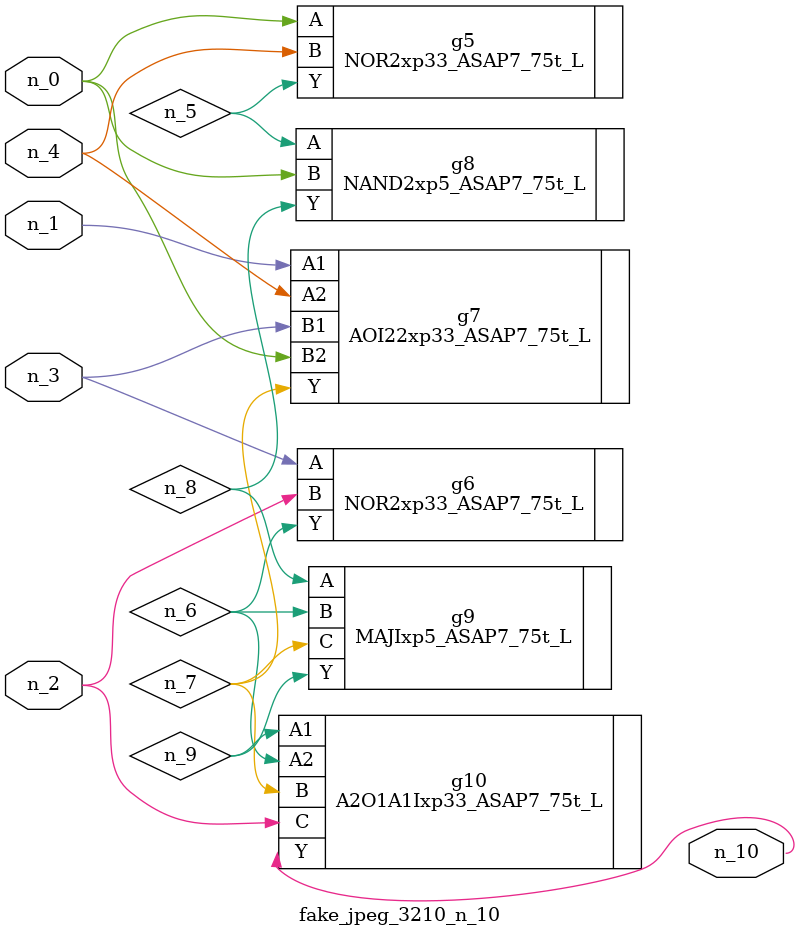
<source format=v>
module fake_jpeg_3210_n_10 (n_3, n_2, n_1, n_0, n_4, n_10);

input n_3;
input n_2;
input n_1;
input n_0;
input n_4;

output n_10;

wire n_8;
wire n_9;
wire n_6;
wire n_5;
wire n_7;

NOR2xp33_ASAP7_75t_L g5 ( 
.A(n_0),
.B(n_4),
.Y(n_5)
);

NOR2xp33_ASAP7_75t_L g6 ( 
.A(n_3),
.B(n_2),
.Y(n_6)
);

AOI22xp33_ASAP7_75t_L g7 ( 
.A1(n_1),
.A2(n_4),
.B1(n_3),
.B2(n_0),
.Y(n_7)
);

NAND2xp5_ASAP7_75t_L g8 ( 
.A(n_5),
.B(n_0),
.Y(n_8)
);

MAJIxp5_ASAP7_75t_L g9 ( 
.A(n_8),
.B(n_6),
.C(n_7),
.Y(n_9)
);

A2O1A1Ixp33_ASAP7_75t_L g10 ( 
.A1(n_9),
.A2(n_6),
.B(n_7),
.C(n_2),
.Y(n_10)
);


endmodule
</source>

...

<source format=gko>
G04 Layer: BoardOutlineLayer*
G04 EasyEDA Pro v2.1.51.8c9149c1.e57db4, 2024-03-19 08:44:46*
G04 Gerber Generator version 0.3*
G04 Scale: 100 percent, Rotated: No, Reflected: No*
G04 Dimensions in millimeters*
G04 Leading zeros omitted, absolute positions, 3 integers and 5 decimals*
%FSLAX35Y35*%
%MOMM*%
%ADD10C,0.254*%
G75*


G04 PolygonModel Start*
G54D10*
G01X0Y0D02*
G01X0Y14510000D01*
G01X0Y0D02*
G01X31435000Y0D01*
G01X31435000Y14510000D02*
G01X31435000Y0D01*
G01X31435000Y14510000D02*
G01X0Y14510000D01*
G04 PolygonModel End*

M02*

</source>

◆ Task brief: Read the listing. Copy each line that has the word "PolygonModel" in it.

◆ Your solution:
G04 PolygonModel Start*
G04 PolygonModel End*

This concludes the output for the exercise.